Ne devenez pas durs !
À la veille de la Première guerre mondiale, Heinrich, celui des deux frères Mann qui était pacifiste, disait, par la bouche de son personnage Buck, vieux et vénérable républicain de 1848 : « il se pourrait qu’à travers le pays un nouveau type d’individus soit en train de se répandre, pour qui la dureté et la répression ne constituent pas le chemin pénible vers des états plus humains, mais le sens même de la vie » (Le sujet de l’empereur, écrit en 1914 mais publié en 1918, nous traduisons, empl. 3075). Et ils sont venus. Ils sont même venus une seconde fois, plus nombreux encore que la première, et parlant toujours de « Macht », de puissance.
Il est peut-être loisible, philosophiquement, de secondariser la valeur de la pitié et de la compassion, qui s’avèrent tantôt excessives et hors de propos, tantôt défaillantes quand elles seraient requises. La pitié étant un affect passif, étant, de surcroît, un affect triste, elle ne peut jamais être bonne par elle-même : préférons-lui une commisération raisonnée, aux termes de laquelle nous ne faisons rien que nous ne « sachions avec certitude être bon » (Spinoza, Éthique, trad. Moreau, IV, 50).
Le romancier peut suivre ici le philosophe. Stefan Zweig évoquait, en 1939, les mêmes années de l’avant-Première guerre mondiale, et distinguait entre deux pitiés-compassions, la première, « toute de faiblesse et de sentimentalité », qui n’est qu’ « impatience du cœur », aspiration égoïste, en son fond instinctive, à « faire disparaître au plus vite, du propre environnement, les marques de l’infortune d’autrui », la seconde, « non pas sentimentale mais créatrice », qui « s’apprête résolument, avec patience et com-patience, jusqu’aux dernières forces et même au-delà des dernières forces, à faire face » (Ungeduld des Herzens [L’impatience du cœur], épigraphe, nous traduisons).
Mais voir en la compassion l’adversaire même à vaincre en soi, le vice à extirper, le séquelle à déraciner, la tentation à écarter, la pente fatale à remonter toujours — la source de toute « faiblesse » de l’ « ancienne humanité » —, et le faire par système, en engageant les autres à se gouverner sur des principes semblables, voilà ce qui est philosophiquement, et même historiquement, inexcusable.
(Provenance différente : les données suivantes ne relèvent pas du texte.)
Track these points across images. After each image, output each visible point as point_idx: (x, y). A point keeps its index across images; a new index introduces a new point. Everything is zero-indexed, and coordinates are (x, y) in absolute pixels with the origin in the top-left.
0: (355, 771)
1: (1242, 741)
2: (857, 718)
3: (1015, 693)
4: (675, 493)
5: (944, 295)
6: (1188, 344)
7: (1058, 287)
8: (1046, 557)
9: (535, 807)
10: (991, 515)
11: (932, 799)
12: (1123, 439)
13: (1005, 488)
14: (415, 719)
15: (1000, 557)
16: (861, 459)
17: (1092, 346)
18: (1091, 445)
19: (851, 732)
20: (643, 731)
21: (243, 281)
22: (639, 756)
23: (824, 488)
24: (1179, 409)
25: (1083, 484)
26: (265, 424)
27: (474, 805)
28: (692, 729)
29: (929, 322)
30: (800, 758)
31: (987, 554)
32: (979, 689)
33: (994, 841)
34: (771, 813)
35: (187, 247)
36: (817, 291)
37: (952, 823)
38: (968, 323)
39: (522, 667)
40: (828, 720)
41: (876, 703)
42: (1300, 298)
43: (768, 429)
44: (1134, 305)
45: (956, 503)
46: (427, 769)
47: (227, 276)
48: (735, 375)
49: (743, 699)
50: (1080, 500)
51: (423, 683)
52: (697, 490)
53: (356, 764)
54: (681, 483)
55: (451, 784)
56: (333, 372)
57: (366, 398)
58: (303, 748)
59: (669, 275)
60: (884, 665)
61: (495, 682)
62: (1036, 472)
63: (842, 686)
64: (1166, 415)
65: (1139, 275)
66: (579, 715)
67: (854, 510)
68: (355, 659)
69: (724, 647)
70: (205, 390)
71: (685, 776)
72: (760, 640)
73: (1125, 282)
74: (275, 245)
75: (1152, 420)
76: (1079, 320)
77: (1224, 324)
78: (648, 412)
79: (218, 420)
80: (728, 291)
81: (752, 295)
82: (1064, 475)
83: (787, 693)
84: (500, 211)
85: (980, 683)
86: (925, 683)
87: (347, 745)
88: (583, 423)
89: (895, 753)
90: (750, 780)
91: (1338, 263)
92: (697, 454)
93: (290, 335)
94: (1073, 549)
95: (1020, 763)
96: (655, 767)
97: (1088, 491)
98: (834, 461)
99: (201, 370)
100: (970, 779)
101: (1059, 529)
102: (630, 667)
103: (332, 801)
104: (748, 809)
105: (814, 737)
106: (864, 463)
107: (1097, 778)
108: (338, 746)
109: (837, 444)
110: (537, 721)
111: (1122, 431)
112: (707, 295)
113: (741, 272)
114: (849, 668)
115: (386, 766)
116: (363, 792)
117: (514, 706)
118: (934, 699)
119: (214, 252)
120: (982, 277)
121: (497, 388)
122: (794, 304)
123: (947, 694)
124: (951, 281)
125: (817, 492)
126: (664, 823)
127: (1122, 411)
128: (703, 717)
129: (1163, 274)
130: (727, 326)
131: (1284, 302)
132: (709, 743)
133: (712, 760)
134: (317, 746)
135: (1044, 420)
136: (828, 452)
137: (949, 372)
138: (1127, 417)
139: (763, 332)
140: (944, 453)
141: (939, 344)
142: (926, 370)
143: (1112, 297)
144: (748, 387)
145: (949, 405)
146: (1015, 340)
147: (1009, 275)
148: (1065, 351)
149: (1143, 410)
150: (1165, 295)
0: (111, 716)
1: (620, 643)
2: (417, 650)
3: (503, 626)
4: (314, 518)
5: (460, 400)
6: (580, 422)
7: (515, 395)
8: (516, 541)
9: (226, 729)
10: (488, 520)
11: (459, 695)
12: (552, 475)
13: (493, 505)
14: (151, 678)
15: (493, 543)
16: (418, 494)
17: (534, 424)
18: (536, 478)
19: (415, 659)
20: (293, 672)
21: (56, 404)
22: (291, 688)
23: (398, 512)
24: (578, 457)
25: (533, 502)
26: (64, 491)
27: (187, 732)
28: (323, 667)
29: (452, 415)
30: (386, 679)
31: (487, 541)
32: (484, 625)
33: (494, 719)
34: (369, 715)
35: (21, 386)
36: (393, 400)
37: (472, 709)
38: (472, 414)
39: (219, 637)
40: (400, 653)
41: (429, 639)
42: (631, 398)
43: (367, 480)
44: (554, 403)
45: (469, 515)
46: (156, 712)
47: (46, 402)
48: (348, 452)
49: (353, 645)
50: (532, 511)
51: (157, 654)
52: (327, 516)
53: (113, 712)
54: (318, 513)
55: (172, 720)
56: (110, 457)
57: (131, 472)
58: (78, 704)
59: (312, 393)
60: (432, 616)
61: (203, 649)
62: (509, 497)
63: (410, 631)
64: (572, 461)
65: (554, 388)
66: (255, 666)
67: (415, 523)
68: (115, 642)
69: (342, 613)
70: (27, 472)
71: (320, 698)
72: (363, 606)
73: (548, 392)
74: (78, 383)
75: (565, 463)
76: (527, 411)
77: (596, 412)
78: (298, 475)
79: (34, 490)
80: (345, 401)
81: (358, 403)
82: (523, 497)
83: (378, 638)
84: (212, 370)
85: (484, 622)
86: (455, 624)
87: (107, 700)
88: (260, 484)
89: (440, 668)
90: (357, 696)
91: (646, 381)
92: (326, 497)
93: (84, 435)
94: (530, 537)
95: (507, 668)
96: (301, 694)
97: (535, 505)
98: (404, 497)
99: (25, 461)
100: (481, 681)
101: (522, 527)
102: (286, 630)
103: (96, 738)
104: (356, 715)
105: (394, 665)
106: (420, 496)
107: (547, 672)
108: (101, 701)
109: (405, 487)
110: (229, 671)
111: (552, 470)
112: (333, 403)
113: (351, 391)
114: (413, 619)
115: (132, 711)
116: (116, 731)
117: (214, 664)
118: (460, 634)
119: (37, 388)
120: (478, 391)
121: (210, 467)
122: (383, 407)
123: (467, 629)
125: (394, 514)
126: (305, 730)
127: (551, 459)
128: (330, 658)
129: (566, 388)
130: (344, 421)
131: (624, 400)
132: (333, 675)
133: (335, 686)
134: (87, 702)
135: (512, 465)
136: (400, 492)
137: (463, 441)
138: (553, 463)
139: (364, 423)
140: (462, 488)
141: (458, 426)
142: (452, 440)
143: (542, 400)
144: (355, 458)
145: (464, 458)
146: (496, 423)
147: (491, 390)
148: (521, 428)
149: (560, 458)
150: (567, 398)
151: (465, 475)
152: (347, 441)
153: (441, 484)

C’est le « Werdet hart! », « Devenez durs », de Zarathoustra (Nietzsche, Ainsi parlait Zarathoustra, « D’anciennes et de nouvelles tables », § 29). C’est l’ « Il faut savoir ce que l’on se doit à soi-même » de l’apprenti aristocrate chez Heinrich Mann (empl. 4035), qui parviendrait à nous faire douter de la doctrine kantienne des devoirs envers soi-même (car enfin, pour qui se prend-on ?!). Si en effet, terminait Spinoza, la pitié est un affect triste, si, de plus, « l’homme qui vit sous la conduite de la raison s’efforce autant qu’il peut de ne pas être touché par la pitié », toutefois « celui qui n’est poussé ni par la raison ni par la pitié à venir en aide à autrui, celui-là est à juste titre appelé [disait le philosophe dans son vocabulaire] inhumain » (Spinoza, ibid., corollaire et scolie, trad. mod.).